Build a spectrometer: see the light

Date:1 February 2013 Tags:, , ,

It takes just a few hours and no more than a couple of hundred rand to build an essential tool of chemical sleuthing. By Adam Hadhazy

Spectrometers fracture light into telltale patterns of coloured bands that reveal the composition of just about any type of matter, whether it’s a plant sample, the dark cloud spewing from a smokestack, or gases swirling in another planet’s atmosphere. The devices can be found in biology and chemistry labs, hooked up to astronomical telescopes, and piggybacking on Mars landers. As I recently discovered, it’s also possible to make one with a few inexpensive parts.

I was inspired by Jeff Warren, cofounder of the citizen-science Public Laboratory for Open Technology and Science (PLOTS). After the Deepwater Horizon disaster of 2010, Warren sought an inexpensive way to test beach-sand samples for oil contamination. He knew that, when struck with ultraviolet light, different kinds of oils fluoresce, generating distinctive light signatures.
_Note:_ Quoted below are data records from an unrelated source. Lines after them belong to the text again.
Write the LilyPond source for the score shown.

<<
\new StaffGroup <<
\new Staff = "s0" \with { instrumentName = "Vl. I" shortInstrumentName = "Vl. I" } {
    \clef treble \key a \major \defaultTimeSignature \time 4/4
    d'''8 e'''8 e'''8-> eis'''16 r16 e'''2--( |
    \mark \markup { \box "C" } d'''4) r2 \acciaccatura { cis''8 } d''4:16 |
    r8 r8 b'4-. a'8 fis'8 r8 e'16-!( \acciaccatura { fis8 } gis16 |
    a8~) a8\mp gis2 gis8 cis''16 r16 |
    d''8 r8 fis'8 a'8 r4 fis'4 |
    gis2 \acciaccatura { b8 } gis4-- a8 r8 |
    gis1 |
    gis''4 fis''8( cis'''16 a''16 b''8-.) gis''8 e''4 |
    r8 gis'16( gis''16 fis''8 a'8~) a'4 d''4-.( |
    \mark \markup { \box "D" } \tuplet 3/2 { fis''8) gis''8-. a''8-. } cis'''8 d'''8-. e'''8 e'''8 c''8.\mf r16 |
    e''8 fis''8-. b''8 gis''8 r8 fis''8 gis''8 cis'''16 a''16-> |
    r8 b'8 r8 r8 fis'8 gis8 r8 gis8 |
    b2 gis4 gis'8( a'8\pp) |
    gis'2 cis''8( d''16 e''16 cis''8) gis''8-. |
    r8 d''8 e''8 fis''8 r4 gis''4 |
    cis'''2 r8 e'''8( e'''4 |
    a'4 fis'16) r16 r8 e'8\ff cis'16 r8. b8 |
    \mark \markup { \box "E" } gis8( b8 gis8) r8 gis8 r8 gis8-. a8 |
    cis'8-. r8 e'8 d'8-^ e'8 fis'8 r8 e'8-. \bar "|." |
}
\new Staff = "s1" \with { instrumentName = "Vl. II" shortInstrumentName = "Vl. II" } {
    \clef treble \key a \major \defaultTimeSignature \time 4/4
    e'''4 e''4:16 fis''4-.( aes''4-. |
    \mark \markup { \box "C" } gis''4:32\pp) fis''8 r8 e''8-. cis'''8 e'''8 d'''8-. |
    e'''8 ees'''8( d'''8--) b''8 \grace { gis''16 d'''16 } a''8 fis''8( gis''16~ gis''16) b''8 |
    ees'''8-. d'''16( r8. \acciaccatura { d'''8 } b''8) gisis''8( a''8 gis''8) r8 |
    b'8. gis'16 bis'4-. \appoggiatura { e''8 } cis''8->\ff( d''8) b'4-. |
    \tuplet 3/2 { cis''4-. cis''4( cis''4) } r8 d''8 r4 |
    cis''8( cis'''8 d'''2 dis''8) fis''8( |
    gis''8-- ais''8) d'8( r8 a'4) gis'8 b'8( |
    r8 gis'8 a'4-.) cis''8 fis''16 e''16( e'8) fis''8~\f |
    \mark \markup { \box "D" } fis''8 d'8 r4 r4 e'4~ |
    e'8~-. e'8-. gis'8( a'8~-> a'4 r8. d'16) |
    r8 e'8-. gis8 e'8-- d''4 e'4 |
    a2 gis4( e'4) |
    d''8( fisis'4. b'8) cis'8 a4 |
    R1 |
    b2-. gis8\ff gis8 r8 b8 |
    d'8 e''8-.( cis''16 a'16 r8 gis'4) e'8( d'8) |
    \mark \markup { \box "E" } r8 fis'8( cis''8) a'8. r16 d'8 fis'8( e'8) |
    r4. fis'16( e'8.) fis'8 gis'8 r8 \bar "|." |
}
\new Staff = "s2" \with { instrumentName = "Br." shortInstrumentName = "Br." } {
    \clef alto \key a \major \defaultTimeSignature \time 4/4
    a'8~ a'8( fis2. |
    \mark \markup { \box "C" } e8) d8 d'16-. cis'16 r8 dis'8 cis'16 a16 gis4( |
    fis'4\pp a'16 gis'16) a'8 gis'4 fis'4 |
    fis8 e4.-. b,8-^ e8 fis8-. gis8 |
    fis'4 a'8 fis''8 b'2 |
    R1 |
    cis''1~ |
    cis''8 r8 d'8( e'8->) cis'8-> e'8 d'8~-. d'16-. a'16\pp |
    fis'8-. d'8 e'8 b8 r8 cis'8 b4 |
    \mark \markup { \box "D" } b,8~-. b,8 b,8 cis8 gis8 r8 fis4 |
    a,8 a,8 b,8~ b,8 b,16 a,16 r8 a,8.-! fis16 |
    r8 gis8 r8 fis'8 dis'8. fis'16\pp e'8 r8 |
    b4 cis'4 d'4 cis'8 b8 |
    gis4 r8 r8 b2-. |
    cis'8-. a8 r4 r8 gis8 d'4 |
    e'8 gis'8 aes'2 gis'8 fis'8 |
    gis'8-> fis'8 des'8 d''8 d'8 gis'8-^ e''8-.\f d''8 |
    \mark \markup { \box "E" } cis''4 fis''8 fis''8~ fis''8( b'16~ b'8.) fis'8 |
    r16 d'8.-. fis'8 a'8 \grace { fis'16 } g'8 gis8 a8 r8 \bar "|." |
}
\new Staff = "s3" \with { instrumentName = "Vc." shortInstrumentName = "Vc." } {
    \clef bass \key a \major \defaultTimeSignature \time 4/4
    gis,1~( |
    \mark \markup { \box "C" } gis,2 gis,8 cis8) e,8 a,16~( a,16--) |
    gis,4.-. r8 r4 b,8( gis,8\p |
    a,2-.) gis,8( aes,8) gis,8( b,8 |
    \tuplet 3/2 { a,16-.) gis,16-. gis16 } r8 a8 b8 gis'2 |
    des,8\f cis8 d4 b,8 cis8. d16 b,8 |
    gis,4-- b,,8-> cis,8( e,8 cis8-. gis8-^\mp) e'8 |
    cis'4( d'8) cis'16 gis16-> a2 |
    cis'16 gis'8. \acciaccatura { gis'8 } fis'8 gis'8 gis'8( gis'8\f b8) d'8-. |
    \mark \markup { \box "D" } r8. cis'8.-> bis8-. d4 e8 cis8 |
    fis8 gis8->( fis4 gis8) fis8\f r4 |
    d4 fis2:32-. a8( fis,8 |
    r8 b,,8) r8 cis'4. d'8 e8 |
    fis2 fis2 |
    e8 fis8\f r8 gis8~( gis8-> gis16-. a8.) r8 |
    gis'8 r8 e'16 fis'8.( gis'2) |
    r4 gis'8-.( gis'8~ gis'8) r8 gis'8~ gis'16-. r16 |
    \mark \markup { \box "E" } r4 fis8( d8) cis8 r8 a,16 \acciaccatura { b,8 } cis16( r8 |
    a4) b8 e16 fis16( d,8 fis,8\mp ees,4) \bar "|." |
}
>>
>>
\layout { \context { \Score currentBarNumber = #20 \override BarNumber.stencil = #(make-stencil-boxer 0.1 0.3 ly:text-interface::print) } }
To capture them Warren crafted a low-cost USB webcam spectrometer that connects to a software program he created, Spectral Workbench. “We started asking, why don’t people have access to these kinds of tools?” he says. Warren posted the plans online, and I used them to build my spectrometer.

I tested two light sources – the Sun and a compact fluorescent lightbulb – and shone light through some olive oil. The results are fascinating, with colours indicating distinct chemical elements.

Colour Decoding

The sun – Chemical elements generate spectral “fingerprints” determined by greater or lesser degrees of light absorption at different wavelengths, measured in nanometres (nm). Sunlight produces prominent lines at 656, 486, 434, and 410 nm, corresponding to hydrogen, and at 762 nm, indicating oxygen.

Olive oil – High-quality olive oil contains a lot of chlorophyll. The substance is green to the naked eye, but its spectra are expressed by concentrations of blue and red, in the ranges of 400 to 500 nm and 600 to 700 nm, respectively.

Fluorescent light – The colour register of a 25-watt CFL includes a bright green line at 546 nm, indicating mercury. Electrified mercury emits UV light, which reacts with the bulb’s phosphor coating to make visible light.

Rough cost: R250 to R500. Parts include a VHS case, a USB webcam, a DVD-R, and black cardboard.

Time commitment: 2 hours to build, additional time for calibration. The software works better on Macs and Linux machines than it does on Windows computers.

Full plans: publiclaboratory.org/wiki/videospectrometer-construction

Online community: spectralworkbench.org; the sources of the spectra are shown here.